We laughed again. And our laughter did not degrade Valies in any way. If anyone else who was keeping track of all the evil on earth had heard our laughter, he would probably have confirmed this — because we were simply happy that we had met Valies, that he wore a coat and tails, and that he was so nice… “An old, wise man.” And the young women in the leading role was next to me. And I was there..

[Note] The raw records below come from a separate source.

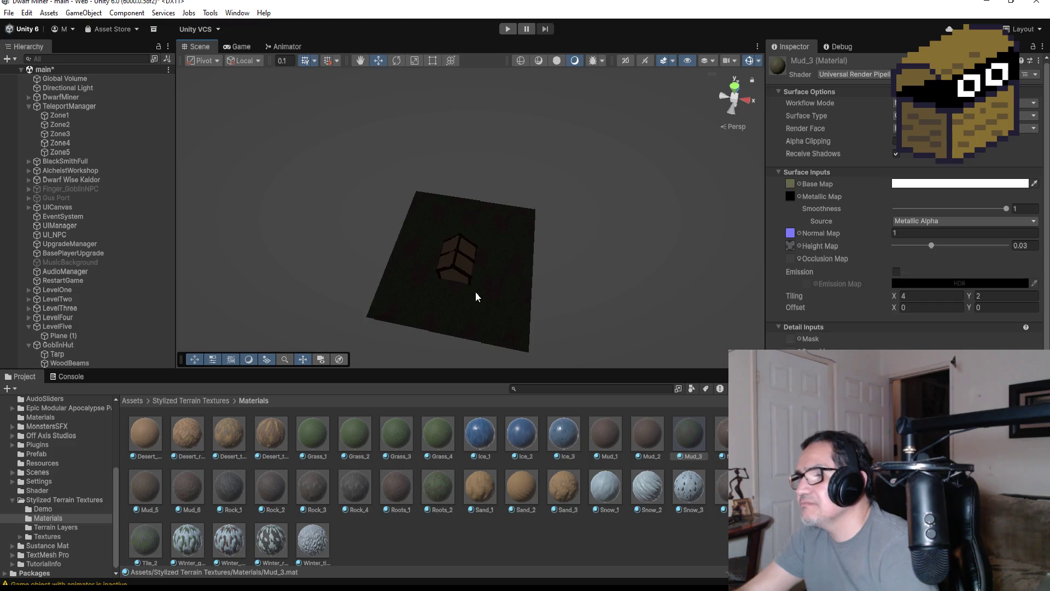
pyautogui.click(461, 271)
pyautogui.press('f')
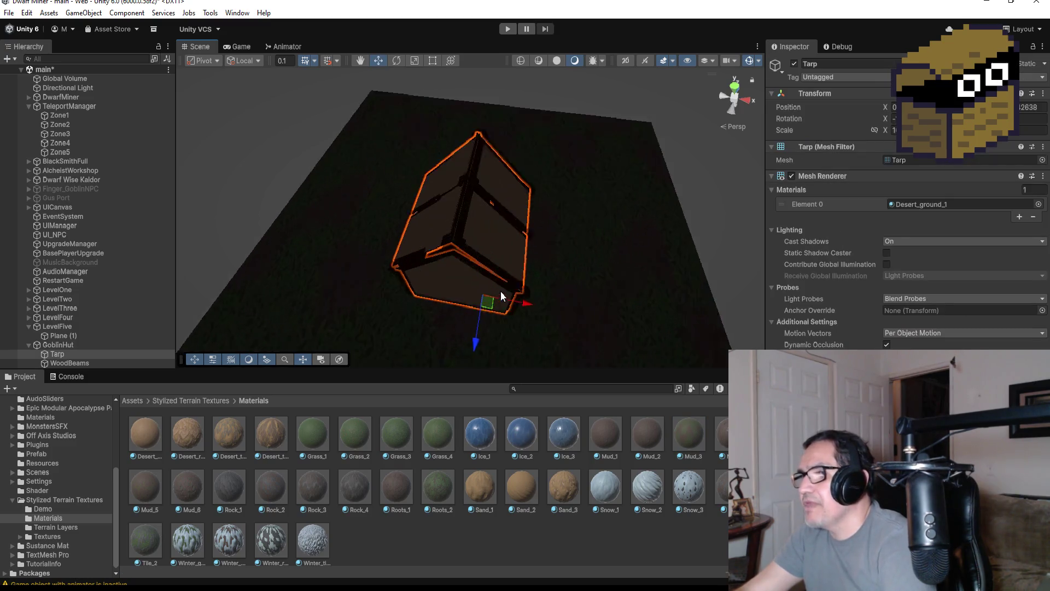
pyautogui.moveTo(478, 259)
pyautogui.mouseDown()
pyautogui.moveTo(685, 244)
pyautogui.moveTo(478, 277)
pyautogui.moveTo(591, 247)
pyautogui.moveTo(603, 258)
pyautogui.moveTo(541, 237)
pyautogui.moveTo(615, 185)
pyautogui.moveTo(503, 206)
pyautogui.moveTo(370, 279)
pyautogui.moveTo(405, 323)
pyautogui.mouseUp()
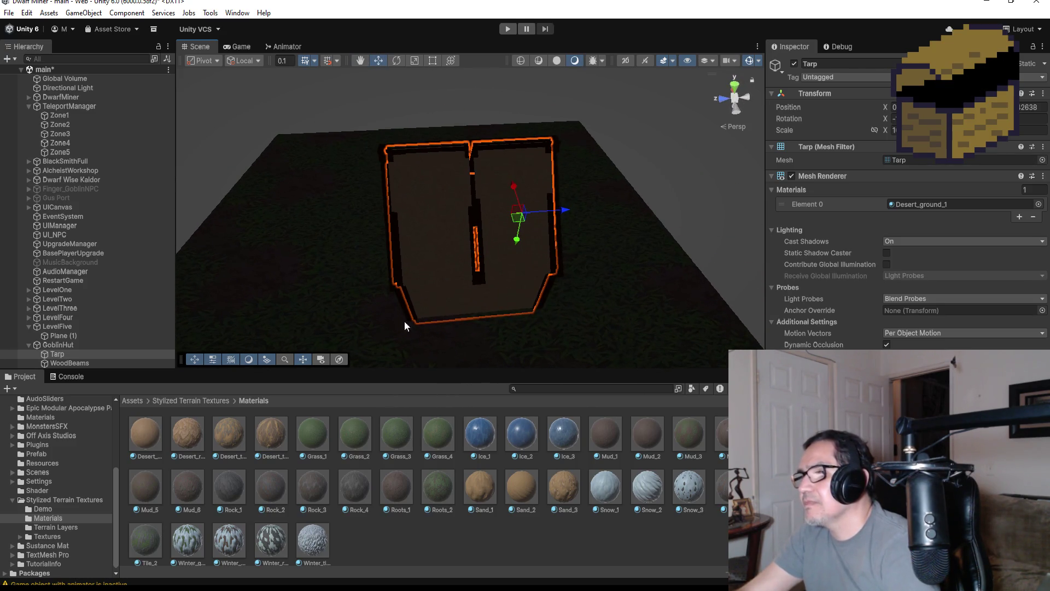
pyautogui.scroll(-6, 533, 311)
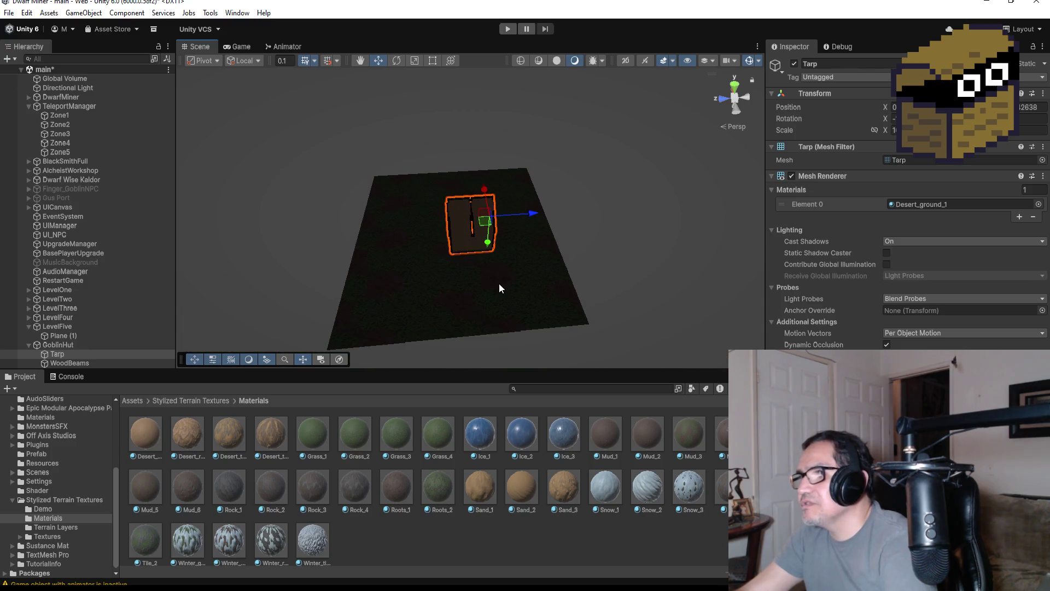
# Slide Plane (1) along Z so the hut sits near its edge.
pyautogui.click(501, 281)
pyautogui.moveTo(413, 238); pyautogui.dragTo(371, 240)
pyautogui.scroll(-3, 422, 247)
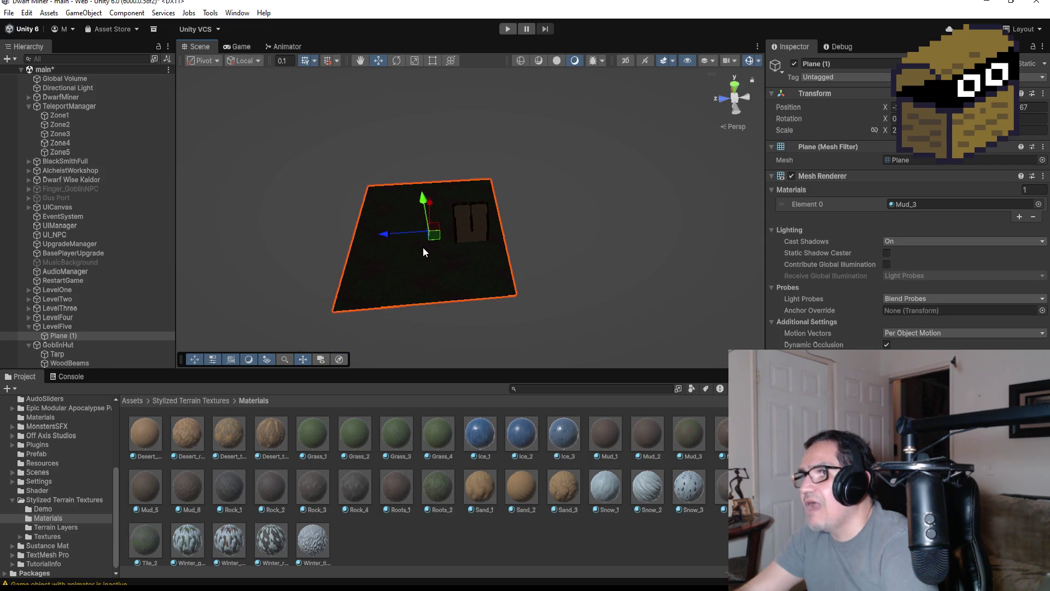
pyautogui.click(736, 86)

“And then he proposed to me to marry him,” Marysenka concluded.

I didn’t ask what that was like. I simply looked at Marysenka.

“What could I do?”,she replied, as if in justification, to my questioning look. “I said: ‘Konstantin Lvovich, you are a very good man. Can I ring you again?’ He said: ‘Definitely call…’ And that was all, I ran off. I didn’t even wait for the lift…”

“He’s probably sitting there by himself,” I said, unexpectedly becoming sad. “Marysya… You could have drunk a bottle with him… Aren’t you sorry for him?”

“What? No, I can’t do that. I couldn’t. That would be wrong. What are you saying? He asked me to marry him, and I’m supposed to eat herring salad.”

“He had herring salad?” I asked with interest.

We laughed again, patting the puppies that were hanging around at our feet.

“I’m hungry,” said Marysenka.

“You should have eaten when you were at Valies’ place,” I couldn’t resist joking. “Shall we visit him together? You can say: ‘this is your old acquaintance. He’s come to apologize. And he also wants to act in the play’…”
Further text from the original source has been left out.